ARTIGO DE OPINIÃO: Outra crónica de uma morte anunciada

21/03/2023 18:18

Às personagens escapam os indícios que um leitor, se for atento, não deixa escapar. Na verdade, ler é descobrir, e nesta descoberta se confirma o exercício de interpretação que o texto propõe ao leitor, desafiando a sua sensibilidade e a sua perspicácia. Assim, na posse de informação de que as personagens não dispõem, consegue o leitor, desse lugar privilegiado onde o narrador o coloca e de onde consegue ler os sinais que vão pontilhando a história, estabelecer ligações e descortinar significados, prevendo acontecimentos e antecipando desfechos.

É numa «sombria tarde de Dezembro, de grande chuva» que Pedro da Maia volta para os braços do pai, após a fuga de Maria com Tancredo. Por respeito ao seu sofrimento, os criados movem-se «em pontas de pés, com a lentidão de uma casa onde há morte.» Na sala de jantar, «rosas de Inverno esfolhavam-se num vaso do Japão». Pedro vai para a varanda do quarto, onde se deixa ficar «com a cabeça à chuva, atraído por aquela treva da quinta que se cavava em baixo com um rumor de mar bravo». Morde «o charuto apagado que desde a tarde conservava na mão». «Uma brasa morria no fogão». Mais tarde, já depois das dez horas, quando Afonso sobe ao quarto do filho, encontra-o a escrever «à luz de duas velas», e Pedro diz-lhe que está a escrever a Vilaça, perguntando-lhe «É número 32 a casa dele, não é?» Depois, já «A madrugada clareava, Afonso ia adormecendo – quando de repente um tiro atroou a casa»; subindo ao quarto do filho, encontra-o «morto, apertando uma pistola na mão».

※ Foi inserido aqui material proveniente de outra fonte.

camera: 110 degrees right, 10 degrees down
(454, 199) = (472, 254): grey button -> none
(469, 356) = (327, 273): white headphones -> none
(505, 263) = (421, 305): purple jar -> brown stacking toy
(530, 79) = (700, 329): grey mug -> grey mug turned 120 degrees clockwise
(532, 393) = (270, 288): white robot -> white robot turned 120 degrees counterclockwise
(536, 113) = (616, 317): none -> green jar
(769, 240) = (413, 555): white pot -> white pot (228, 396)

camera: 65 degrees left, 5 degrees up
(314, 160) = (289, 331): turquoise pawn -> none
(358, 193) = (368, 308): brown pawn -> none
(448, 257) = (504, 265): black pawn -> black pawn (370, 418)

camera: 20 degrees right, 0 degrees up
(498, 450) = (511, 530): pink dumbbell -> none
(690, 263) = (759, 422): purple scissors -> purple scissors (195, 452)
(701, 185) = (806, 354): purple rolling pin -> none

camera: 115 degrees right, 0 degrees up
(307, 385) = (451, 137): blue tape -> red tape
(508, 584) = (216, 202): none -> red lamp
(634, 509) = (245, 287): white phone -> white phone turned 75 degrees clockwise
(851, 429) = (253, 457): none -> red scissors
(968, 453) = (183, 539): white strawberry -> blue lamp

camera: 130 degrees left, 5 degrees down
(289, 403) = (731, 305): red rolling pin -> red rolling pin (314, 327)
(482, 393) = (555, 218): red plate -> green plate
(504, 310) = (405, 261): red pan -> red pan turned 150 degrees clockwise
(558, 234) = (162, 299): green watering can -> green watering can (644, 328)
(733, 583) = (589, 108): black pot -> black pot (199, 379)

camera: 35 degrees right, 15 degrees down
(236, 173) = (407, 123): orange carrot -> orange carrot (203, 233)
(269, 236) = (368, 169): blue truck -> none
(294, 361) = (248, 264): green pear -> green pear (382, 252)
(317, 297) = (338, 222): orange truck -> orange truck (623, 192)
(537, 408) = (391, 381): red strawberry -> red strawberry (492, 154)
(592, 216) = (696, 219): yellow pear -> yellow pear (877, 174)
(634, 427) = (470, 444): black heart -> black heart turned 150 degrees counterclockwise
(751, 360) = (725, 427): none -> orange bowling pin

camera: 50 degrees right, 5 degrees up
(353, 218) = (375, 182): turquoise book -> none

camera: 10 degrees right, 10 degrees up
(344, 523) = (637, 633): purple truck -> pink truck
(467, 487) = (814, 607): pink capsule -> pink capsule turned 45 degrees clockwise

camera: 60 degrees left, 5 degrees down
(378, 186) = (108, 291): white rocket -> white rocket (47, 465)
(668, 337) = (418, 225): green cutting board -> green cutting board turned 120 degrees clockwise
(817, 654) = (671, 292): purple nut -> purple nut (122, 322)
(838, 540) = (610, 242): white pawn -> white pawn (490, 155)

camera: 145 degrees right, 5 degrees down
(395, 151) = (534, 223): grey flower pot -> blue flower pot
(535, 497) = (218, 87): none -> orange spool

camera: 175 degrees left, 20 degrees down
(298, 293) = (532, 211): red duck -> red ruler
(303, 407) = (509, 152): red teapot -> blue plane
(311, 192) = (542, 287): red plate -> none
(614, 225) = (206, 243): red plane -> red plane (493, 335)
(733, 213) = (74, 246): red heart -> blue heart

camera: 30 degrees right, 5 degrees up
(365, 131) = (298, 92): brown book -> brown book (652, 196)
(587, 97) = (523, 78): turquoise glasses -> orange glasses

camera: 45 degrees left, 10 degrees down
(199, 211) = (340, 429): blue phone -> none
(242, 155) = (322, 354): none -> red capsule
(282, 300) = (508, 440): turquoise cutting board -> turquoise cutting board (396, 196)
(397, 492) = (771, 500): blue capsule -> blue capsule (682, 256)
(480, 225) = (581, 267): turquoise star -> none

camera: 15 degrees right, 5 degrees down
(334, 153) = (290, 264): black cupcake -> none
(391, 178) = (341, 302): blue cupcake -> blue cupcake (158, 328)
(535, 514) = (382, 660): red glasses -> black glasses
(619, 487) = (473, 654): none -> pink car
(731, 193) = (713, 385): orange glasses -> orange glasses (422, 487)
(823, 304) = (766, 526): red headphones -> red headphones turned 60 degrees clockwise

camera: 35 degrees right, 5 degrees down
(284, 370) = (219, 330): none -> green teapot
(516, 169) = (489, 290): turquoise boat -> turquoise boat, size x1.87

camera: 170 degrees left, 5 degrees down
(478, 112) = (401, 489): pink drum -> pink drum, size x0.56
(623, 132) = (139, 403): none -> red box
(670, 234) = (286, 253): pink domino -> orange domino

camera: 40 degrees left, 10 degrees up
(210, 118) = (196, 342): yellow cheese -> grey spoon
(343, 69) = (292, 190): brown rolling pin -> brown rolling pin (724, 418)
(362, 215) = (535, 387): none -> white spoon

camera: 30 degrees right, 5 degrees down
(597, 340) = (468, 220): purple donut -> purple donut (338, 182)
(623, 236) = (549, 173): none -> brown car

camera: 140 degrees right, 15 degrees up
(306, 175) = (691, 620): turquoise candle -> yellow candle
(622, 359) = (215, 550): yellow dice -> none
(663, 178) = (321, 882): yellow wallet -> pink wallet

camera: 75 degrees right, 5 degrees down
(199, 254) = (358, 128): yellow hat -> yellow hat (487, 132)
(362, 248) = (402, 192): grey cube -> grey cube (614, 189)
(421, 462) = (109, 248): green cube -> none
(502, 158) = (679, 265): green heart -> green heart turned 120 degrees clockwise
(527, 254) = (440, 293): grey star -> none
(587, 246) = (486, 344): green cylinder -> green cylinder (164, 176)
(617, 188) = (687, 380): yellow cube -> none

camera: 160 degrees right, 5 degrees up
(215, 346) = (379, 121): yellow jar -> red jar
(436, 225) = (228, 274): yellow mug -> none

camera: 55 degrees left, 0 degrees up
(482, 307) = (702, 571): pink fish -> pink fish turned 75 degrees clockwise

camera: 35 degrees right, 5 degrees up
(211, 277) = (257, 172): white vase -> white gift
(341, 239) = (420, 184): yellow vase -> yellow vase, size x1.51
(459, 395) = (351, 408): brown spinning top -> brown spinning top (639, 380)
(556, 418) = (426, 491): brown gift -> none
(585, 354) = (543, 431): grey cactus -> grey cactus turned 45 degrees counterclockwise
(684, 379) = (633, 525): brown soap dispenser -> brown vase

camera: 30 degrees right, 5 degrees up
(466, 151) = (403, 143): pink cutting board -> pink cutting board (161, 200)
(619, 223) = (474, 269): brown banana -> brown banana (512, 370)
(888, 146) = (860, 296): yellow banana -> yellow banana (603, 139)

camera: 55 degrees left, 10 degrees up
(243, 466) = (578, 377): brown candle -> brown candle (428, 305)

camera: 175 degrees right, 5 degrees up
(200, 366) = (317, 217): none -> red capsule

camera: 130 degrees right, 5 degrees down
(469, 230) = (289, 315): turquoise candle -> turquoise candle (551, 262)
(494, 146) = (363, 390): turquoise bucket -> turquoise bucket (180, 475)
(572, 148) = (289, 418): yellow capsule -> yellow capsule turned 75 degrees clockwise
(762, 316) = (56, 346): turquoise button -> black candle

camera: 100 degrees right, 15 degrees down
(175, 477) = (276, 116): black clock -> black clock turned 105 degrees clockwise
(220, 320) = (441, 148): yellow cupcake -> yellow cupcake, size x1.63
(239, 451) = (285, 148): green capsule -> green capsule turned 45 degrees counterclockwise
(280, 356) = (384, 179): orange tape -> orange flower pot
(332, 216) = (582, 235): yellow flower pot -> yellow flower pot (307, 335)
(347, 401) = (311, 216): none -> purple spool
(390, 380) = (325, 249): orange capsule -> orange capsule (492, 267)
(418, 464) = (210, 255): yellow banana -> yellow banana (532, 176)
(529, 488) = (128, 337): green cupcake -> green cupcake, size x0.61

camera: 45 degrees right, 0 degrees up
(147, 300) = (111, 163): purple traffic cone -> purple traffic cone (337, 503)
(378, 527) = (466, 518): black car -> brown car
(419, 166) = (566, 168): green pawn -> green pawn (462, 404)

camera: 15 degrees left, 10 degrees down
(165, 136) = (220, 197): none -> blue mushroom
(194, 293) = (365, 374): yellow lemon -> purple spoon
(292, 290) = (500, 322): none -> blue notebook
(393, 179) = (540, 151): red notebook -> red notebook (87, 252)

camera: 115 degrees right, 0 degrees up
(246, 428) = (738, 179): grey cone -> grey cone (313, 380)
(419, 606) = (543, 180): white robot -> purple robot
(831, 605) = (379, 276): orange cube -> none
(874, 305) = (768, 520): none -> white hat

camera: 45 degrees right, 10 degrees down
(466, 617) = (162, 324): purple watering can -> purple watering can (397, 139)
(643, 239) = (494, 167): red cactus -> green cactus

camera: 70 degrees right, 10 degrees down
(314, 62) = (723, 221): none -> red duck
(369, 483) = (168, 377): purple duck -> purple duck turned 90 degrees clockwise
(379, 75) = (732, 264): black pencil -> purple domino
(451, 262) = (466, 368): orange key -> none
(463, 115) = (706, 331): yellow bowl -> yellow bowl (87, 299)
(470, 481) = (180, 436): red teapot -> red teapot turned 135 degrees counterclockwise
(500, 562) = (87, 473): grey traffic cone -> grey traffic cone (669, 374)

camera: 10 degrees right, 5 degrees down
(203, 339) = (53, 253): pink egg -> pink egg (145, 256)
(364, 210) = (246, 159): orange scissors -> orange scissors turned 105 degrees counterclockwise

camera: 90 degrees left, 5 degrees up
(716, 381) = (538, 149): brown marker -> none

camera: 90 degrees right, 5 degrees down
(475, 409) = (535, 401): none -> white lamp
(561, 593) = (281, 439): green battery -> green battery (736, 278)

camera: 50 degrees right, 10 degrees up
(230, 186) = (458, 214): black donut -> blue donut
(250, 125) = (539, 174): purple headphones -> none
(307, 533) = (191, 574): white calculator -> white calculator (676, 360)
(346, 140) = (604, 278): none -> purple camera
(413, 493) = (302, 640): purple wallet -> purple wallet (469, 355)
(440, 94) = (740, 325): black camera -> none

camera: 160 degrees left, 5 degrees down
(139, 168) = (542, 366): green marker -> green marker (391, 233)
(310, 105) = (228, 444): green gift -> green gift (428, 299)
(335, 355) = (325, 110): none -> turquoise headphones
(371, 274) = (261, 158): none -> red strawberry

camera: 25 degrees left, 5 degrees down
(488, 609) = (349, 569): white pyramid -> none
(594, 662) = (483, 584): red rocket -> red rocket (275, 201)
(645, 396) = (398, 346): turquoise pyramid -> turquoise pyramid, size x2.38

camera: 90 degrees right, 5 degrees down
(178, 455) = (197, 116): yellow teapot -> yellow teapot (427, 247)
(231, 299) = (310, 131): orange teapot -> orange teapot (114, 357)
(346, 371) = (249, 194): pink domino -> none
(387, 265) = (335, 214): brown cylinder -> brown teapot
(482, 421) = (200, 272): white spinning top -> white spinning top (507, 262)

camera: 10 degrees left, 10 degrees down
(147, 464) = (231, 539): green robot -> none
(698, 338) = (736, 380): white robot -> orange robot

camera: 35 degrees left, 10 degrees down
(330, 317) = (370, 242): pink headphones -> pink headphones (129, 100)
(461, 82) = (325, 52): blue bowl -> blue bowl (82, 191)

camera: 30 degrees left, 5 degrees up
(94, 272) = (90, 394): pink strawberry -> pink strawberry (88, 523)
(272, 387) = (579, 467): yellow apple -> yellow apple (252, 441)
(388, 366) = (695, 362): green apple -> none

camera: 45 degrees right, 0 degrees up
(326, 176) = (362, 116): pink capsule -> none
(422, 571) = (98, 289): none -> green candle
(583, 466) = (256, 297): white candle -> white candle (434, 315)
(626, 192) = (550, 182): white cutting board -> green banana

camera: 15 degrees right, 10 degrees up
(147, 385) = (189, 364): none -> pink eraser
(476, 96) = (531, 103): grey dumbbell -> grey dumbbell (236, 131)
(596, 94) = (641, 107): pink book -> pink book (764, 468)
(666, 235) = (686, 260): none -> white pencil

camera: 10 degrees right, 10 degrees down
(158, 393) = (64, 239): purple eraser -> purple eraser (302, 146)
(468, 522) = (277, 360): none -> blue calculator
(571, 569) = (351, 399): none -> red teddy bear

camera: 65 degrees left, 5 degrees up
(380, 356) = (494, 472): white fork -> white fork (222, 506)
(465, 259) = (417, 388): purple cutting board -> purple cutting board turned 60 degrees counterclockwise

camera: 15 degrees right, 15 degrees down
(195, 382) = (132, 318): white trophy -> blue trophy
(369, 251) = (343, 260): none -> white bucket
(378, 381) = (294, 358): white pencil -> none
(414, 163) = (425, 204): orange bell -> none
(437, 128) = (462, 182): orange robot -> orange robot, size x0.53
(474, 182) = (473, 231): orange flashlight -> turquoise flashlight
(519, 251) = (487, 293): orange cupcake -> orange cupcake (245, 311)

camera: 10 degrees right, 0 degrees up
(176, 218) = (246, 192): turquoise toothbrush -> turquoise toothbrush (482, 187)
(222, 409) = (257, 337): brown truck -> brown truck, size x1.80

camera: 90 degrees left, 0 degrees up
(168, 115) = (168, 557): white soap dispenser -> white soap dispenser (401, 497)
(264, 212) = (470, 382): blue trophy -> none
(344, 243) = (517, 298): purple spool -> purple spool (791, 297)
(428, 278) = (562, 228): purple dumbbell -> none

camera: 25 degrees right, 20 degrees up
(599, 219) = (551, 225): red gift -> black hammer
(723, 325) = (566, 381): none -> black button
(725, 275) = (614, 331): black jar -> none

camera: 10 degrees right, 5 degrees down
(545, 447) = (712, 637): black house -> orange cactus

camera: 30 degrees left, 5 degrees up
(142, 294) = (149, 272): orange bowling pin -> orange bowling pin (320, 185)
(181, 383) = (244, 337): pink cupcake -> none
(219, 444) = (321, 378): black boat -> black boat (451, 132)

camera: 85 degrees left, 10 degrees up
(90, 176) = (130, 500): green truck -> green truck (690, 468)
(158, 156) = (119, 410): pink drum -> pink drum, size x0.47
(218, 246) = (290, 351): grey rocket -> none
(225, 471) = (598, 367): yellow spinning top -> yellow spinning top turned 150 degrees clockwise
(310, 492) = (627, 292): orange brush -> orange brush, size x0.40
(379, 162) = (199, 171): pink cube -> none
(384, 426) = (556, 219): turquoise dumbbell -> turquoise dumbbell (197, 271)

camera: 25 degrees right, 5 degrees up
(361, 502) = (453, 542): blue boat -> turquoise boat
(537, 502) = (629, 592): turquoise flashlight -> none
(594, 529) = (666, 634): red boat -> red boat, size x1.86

Não é por acaso que o regresso de Pedro à casa paterna acontece em dezembro, numa tarde sombria dos seus já curtos dias, associando o final do ano – e de um ciclo – ao final do dia e à escuridão que traz consigo. Não é por acaso que o leitor é convidado a dirigir o olhar para as rosas que se esfolham, vendo nelas a juventude perdida de Pedro ou a nudez da verdade que lhe foi revelada, nem é por acaso que também é chamado a olhar, da varanda, para a treva da quinta como uma sepultura cavada pela noite. Tal como a tarde desce em direção à noite, ao encontro da escuridão, também Pedro se sente atraído por ela e tentado a deixar-se cair nos seus braços. Não é por acaso que o charuto está apagado, nem que a brasa esmorece no fogão; também a vontade de viver se apagou e a brasa moribunda não volta ao fogo que a incendiou. Quanto ao número da casa, o 32, vejo nele a representação das três gerações da família – Afonso, Pedro e Carlos – que se vê «agora reduzida a dois varões», Afonso e Carlos, e talvez por isso também as duas velas.

Ao contrário de Afonso que, apesar do desassossego em que passa essa noite de chuva intensa, é assim surpreendido pelo suicídio de Pedro, o leitor atento de Os Maias já o esperava.